Tuesday, December 21, 2010

Supply and Demand

The iconic analysis of the economic textbook since the 19th century has been Marshall's Cross: the sloping supply and demand curves, intersecting to determine price and quantity sold, in a (metaphoric) market.

A witty geometrician might observe that the Economist has overturned Euclid, in drawing this familiar graph: instead of two points determining a line, two lines determine a point.  The joke is actually profoundly important: this economic analysis is overdetermined.  Whatever price and quantity transacted, there are always two available explanations:  supply and demand.

What one can actually observe is the price and quantity transacted.  The rest of the supply or demand curve is a counterfactual supposition: an act of imagination tempered by subjective assessments of plausibility.

The result is arguments between economists, over whose counterfactual is better.

Monday, December 20, 2010

Steve Keen

I haven't read Steve Keen's Debunking Economics, but, maybe I will, now that I am writing this blog.

Steve Keen is an Economist, and writes as an iconoclast and heretic, as much as a critic.  He advocates for the out-party Heterodox against the in-group, Orthodox.  It's a dispute I don't care about, to be honest.

Professor Keen does take seriously the fundamentals of economics, and especially the fundamentals as represented in the textbooks, particular the introductory, "Econ 101" textbooks.  That's where my critique and his may intersect, since many economic arguments in the public political discourse derive their intuition and authority from Econ 101.  The extent to which Econ 101 theory is faulty, or commonly misunderstood and misconstrued, is a real problem for the quality of the public discourse, as well as for Economics as a programme of academic research and teaching.

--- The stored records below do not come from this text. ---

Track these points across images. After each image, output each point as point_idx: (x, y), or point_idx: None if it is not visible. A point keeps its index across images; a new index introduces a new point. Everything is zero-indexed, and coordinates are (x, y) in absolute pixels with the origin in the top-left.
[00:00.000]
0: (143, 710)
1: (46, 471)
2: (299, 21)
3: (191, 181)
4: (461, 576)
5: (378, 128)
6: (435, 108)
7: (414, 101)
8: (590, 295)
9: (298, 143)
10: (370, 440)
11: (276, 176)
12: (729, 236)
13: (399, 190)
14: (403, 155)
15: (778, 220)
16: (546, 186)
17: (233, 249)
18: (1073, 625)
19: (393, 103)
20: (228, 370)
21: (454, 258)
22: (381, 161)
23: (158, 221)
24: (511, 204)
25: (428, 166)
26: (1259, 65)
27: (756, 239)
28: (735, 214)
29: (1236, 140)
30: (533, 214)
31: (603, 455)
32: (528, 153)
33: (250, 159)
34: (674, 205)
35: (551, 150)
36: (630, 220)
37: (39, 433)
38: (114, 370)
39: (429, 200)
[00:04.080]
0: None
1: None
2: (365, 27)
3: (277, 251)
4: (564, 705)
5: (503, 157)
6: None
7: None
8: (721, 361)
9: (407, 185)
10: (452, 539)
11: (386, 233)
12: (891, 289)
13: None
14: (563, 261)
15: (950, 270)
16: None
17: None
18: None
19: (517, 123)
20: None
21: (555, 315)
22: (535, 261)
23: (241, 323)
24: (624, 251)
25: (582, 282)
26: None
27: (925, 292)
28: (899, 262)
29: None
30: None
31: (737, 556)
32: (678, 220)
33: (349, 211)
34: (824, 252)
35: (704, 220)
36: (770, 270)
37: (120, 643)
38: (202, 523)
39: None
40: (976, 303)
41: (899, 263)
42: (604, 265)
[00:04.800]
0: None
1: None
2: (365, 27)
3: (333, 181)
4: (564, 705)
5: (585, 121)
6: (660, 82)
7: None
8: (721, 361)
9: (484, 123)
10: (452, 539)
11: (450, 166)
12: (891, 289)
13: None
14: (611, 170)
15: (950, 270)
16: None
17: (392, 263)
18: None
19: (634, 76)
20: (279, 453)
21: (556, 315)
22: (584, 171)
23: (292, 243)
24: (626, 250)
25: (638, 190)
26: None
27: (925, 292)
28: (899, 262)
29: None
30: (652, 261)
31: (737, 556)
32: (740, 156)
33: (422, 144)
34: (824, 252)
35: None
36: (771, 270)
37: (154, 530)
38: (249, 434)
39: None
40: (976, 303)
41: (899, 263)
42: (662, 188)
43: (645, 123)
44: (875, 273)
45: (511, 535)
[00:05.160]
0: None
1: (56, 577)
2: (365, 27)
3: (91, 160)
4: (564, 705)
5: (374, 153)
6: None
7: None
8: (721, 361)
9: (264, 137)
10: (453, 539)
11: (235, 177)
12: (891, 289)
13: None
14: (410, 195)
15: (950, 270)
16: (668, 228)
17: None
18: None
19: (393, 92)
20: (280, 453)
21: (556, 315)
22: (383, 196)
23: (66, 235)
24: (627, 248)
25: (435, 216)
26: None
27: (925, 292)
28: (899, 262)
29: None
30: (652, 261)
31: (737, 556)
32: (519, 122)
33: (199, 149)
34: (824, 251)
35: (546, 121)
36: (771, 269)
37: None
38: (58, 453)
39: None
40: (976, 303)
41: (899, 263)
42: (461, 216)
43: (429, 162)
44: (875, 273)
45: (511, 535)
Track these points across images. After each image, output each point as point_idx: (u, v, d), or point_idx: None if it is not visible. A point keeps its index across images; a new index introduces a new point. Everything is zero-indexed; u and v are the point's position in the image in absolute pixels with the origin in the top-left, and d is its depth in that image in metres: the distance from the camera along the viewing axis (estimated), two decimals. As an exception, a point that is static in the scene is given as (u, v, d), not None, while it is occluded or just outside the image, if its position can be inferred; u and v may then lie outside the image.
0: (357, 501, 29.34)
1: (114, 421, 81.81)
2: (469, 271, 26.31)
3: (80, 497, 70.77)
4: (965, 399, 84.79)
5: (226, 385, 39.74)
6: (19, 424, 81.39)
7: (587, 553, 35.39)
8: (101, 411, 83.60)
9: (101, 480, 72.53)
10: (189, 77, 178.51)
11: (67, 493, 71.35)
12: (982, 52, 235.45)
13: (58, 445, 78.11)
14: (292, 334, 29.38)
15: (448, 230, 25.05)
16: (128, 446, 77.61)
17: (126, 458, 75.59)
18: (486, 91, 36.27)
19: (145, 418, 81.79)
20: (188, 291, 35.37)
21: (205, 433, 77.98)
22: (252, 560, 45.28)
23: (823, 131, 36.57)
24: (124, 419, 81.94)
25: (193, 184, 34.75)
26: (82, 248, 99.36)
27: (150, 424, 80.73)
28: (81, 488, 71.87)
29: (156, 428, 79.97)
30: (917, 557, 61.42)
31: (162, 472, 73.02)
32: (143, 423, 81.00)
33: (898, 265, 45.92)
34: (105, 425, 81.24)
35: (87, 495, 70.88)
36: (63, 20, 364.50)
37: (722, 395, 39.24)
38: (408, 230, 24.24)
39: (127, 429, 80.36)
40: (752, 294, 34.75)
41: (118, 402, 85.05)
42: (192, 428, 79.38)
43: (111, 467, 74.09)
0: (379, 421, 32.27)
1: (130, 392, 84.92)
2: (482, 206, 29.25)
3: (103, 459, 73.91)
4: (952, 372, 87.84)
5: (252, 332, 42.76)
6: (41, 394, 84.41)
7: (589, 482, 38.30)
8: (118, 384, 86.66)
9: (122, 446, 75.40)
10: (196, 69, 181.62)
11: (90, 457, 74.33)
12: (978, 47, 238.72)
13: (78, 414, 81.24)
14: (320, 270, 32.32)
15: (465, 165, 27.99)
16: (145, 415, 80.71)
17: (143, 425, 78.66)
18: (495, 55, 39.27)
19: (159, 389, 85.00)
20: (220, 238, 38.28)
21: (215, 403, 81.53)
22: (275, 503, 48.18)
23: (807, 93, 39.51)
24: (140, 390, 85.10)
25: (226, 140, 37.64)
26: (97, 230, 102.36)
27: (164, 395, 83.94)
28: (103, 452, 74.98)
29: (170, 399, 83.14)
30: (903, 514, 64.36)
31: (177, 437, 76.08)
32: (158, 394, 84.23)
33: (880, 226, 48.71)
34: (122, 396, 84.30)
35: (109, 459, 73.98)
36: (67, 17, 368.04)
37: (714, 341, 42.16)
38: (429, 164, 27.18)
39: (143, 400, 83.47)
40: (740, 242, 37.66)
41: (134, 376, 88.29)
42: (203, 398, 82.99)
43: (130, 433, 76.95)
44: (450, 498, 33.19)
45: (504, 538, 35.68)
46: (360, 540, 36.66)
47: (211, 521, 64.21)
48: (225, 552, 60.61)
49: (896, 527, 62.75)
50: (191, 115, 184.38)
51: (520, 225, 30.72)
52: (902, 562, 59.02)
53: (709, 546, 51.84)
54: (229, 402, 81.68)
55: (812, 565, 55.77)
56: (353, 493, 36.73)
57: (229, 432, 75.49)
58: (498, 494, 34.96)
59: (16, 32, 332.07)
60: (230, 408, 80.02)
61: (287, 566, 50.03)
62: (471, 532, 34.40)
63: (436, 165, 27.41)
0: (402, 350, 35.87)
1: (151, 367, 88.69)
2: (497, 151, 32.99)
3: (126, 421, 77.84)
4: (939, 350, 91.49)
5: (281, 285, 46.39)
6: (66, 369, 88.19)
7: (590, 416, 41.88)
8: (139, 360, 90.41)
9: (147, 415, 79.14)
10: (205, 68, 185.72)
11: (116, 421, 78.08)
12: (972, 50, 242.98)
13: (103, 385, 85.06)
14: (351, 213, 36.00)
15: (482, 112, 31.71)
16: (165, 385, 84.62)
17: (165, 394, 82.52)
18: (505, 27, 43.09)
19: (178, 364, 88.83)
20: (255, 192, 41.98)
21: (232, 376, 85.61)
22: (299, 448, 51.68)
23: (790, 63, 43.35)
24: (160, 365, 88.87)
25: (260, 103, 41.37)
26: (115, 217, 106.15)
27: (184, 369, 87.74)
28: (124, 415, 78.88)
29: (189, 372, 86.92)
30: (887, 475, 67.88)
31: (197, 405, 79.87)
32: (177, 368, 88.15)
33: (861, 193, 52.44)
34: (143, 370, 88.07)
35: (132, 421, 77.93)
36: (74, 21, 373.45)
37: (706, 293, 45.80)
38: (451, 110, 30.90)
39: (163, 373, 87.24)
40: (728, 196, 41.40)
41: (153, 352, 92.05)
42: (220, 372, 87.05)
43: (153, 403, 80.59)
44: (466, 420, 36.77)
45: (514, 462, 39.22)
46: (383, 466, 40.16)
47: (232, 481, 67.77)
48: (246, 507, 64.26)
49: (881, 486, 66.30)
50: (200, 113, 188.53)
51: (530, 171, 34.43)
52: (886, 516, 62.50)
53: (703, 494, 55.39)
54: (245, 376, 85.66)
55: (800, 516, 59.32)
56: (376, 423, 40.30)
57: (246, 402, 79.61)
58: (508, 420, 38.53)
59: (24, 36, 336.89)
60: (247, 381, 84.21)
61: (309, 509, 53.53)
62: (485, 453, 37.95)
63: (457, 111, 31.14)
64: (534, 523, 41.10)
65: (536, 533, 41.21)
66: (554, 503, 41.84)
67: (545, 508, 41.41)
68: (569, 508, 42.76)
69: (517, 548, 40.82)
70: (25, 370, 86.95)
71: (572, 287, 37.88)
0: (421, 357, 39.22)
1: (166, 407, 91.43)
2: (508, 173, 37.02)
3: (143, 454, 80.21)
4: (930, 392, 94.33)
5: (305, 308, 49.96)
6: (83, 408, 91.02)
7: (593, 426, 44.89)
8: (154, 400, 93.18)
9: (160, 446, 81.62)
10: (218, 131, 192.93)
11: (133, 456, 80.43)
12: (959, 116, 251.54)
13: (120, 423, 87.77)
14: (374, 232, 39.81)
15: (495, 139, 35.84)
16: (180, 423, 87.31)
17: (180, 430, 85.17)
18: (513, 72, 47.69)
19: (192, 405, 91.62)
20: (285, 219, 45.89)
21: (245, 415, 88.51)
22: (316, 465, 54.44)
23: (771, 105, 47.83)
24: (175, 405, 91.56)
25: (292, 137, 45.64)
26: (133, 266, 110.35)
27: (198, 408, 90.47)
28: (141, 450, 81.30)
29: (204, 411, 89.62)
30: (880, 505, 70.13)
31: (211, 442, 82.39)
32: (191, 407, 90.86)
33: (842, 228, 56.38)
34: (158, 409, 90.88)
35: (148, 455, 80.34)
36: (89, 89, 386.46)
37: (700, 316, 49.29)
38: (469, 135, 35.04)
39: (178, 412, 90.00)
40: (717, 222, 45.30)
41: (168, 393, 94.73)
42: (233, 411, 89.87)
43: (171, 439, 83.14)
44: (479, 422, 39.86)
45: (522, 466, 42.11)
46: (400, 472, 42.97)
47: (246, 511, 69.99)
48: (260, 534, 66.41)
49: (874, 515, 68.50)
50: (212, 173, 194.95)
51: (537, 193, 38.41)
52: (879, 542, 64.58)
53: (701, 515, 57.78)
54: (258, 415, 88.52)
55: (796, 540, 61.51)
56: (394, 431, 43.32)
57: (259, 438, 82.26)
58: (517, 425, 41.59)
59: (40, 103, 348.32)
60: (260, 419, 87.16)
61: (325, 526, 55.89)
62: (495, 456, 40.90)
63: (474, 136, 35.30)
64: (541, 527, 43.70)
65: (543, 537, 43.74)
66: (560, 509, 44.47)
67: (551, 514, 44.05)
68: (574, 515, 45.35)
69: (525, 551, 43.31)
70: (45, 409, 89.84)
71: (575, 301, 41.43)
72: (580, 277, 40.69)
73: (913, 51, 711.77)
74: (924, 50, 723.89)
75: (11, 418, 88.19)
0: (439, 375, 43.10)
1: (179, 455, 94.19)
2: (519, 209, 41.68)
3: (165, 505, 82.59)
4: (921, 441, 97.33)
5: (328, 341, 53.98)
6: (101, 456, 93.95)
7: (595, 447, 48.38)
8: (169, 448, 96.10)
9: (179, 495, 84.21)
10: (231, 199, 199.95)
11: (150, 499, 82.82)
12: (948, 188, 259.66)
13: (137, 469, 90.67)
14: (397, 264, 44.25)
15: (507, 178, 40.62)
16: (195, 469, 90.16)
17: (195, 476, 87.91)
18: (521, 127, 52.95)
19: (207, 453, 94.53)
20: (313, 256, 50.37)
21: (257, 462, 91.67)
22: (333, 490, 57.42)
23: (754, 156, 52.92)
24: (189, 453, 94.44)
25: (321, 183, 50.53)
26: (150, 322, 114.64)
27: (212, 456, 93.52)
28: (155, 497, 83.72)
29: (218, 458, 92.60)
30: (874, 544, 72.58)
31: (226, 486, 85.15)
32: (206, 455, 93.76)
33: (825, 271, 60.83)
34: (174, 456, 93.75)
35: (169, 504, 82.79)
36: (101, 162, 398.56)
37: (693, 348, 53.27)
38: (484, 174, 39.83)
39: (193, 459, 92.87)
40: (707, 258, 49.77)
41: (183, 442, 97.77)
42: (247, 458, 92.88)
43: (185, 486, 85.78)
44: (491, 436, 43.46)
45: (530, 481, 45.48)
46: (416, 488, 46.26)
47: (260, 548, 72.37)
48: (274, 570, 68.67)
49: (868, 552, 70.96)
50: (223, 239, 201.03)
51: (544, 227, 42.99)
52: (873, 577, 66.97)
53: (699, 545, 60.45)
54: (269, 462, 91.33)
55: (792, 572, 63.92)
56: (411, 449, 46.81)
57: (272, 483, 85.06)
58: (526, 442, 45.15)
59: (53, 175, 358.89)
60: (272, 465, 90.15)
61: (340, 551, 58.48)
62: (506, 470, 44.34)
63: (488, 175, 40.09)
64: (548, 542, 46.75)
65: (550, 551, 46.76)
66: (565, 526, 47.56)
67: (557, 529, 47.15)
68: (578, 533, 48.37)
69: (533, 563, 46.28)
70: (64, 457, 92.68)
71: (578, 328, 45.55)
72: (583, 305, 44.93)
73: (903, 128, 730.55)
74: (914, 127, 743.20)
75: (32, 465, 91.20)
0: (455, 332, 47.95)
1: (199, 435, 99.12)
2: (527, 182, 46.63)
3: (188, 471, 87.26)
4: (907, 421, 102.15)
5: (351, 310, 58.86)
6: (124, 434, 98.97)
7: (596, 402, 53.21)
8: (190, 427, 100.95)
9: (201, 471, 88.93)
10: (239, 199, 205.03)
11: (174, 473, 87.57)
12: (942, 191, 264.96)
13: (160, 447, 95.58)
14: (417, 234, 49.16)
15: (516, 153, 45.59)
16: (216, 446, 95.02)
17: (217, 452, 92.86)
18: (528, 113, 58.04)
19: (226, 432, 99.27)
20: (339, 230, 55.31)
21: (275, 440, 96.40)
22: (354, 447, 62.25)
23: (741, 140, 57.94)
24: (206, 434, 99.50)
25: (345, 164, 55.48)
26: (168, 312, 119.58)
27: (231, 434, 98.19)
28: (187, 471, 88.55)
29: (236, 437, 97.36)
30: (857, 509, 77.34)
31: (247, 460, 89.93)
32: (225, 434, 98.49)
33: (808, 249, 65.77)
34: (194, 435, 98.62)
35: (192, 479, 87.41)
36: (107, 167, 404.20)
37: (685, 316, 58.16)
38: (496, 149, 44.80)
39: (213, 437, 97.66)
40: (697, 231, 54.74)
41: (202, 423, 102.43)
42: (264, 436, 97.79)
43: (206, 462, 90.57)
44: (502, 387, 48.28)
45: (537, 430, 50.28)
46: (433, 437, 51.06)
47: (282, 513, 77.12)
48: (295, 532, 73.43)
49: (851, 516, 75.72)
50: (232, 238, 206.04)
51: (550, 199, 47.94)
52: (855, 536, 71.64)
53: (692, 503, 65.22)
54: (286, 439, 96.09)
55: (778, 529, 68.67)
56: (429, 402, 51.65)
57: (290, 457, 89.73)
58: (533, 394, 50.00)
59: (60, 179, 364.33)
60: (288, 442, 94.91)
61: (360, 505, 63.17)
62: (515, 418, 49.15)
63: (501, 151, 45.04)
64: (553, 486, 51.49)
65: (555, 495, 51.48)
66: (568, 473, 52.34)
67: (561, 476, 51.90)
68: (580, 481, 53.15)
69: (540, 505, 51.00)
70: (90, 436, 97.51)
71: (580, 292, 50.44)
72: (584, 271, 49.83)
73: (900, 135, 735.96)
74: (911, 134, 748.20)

The simple fact that Economics can have a division between the "Orthodox" and the "Heterodox" may indicate that something is seriously wrong in the Academy.  No academic discipline can usefully admit dogma to its doctrine.  It may be useful, later, to explore a bit the epistemology of religion and science.

First Post: Purposes and Themes

I am not an economist, and really have no business writing a blog, where I pontificate on what is wrong with economics, but . . . here I am and here I blog, nevertheless.

I have great respect for the importance of economics as a subject of study and a guide to politics and policy.  Of the academic profession, I have more doubts.  I decided to write this blog, because I keep having ideas for posts that might fit on such a blog.  Maybe, the ideas will run out on me, now that I have a place to put them. 

I am going to try to maintain some reasonable standard of respect for the business of seriously considered economic ideas, and not be a complete philistine.  I intend to be a Critic, not a Crank.  It has been said that those, who cannot do, teach; and those, who will not teach, criticize.  That may well be true of me.